About Us

 
Arradiance was incorporated in November of 2003 to develop critical massively parallel e-beam source technology designed to eliminate the throughput limitation of electron beam lithography by deploying a switching densely packed array of electrons sources. Like a modern printer head, this technology would allow for the first time:

    ●    High throughput electron beam lithography
    ●    Extensible for several generations along the ITRS roadmap

Simultaneously reducing costs of both production semiconductors and equipment by:

    ●    Offering true maskless operation
    ●    Elimination of many of the high cost optical subsystems found on modern lithography equipment
    ●    Improvements in chip design cycle time (True CAD/CAL) operation
    ●    Enabling greater wafer scale integration and chip customization capabilities

The trends in semiconductor device manufacturing requiring reduction in resolution to achieve greater packing density of transistors per unit area are well known. The empirical observation made in 1965, often referred to as Moore's Law attributed to Gordon E. Moore a co-founder of Intel, states that the number of transistors on an integrated circuit for minimum component cost doubles every 24 months.

Optical photo lithography is the backbone technology for the critical imaging and replication process for IC production. However the complexity and cost of these technologies has also increased at similar rates. Additionally, mask costs have become a significant percentage of the chip cost, especially at low volume, due to incorporation of phase shift technologies to overcome the resolution limitations of optical projection lithography. Below 45 nm half pitch, it is not certain if optical technology can continue to be a cost effective production solution in many IC markets.

Electron beam direct write lithography (using a directed focused electron beam to expose resist) has been deployed since the early 1980’s for mask fabrication and critical prototyping. As electrons have a much shorter inherent wavelength, resolution is not fundamentally limited as is the case with photonic optical technology. However, deployment of such systems in production semiconductor manufacturing environment has been limited by realizable throughput of single beam solutions.
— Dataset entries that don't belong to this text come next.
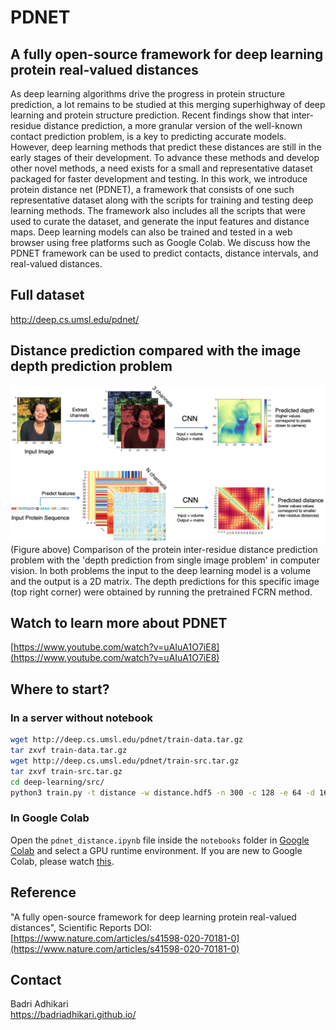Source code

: # PDNET
## A fully open-source framework for deep learning protein real-valued distances

As deep learning algorithms drive the progress in protein structure prediction, a lot remains to be studied at this merging superhighway of deep learning and protein structure prediction. Recent findings show that inter-residue distance prediction, a more granular version of the well-known contact prediction problem, is a key to predicting accurate models. However, deep learning methods that predict these distances are still in the early stages of their development. To advance these methods and develop other novel methods, a need exists for a small and representative dataset packaged for faster development and testing. In this work, we introduce protein distance net (PDNET), a framework that consists of one such representative dataset along with the scripts for training and testing deep learning methods. The framework also includes all the scripts that were used to curate the dataset, and generate the input features and distance maps. Deep learning models can also be trained and tested in a web browser using free platforms such as Google Colab. We discuss how the PDNET framework can be used to predict contacts, distance intervals, and real-valued distances.

## Full dataset
http://deep.cs.umsl.edu/pdnet/  

## Distance prediction compared with the image depth prediction problem
![](./pdnet.png)
(Figure above) Comparison of the protein inter-residue distance prediction problem with the 'depth prediction from single
image problem' in computer vision. In both problems the input to the deep learning model is a volume and the
output is a 2D matrix. The depth predictions for this specific image (top right corner) were obtained by running the
pretrained FCRN method.

## Watch to learn more about PDNET
[https://www.youtube.com/watch?v=uAIuA1O7iE8](https://www.youtube.com/watch?v=uAIuA1O7iE8)

## Where to start?
### In a server without notebook
```bash
wget http://deep.cs.umsl.edu/pdnet/train-data.tar.gz
tar zxvf train-data.tar.gz
wget http://deep.cs.umsl.edu/pdnet/train-src.tar.gz
tar zxvf train-src.tar.gz
cd deep-learning/src/
python3 train.py -t distance -w distance.hdf5 -n 300 -c 128 -e 64 -d 16 -f 64 -p ../../data/ -v 0 -o 0 
```
### In Google Colab
Open the `pdnet_distance.ipynb` file inside the `notebooks` folder in [Google Colab](https://colab.research.google.com/) and select a GPU runtime environment. If you are new to Google Colab, please watch [this](https://www.youtube.com/watch?v=PVsS9WtwVB8).

## Reference
"A fully open-source framework for deep learning protein real-valued distances", Scientific Reports
DOI: [https://www.nature.com/articles/s41598-020-70181-0](https://www.nature.com/articles/s41598-020-70181-0)

## Contact
Badri Adhikari  
https://badriadhikari.github.io/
One critical component of Arradiance technology is the electron multiplier.  The usefulness of compact, solid state electron multipliers is well known. However, the state-of-the-art has not advanced significantly since the mid-1970s Micro Channel Plate (MCP) design. Arradiance’ massively parallel source for maskless, electron beam direct write lithography uses a silicon-based version of a MicroChannel Plate called the Microchannel Amplifier (MCA), whose function, similar to the MCP, is to amplify electrons from an electron source and, by operating in current saturation, to simultaneously damp the characteristic electron current fluctuations of the electron source, thereby providing the dose control and uniformity required for advanced lithography. To address the MCA resistive and emissive layer performance, Arradiance is developing advanced engineered films and associated deposition process and equipment technology. These processes will give Arradiance the capability to precisely deposit a wide range of films onto the Silicon and glass substrates necessary for improvements in image intensifiers and charged particle sources and detectors.

Improved sensitivity, better time and spatial resolution, detection efficiency and increased lifetime in such applications as military night vision, scientific instrumentation, and emerging fluorescence imaging in biotechnology all demand advances in MCP technology. The innovations which are the result of Arradiance research will expand traditional MCP applications and open up important new applications in such vital areas as biotechnology, homeland security, and the environment.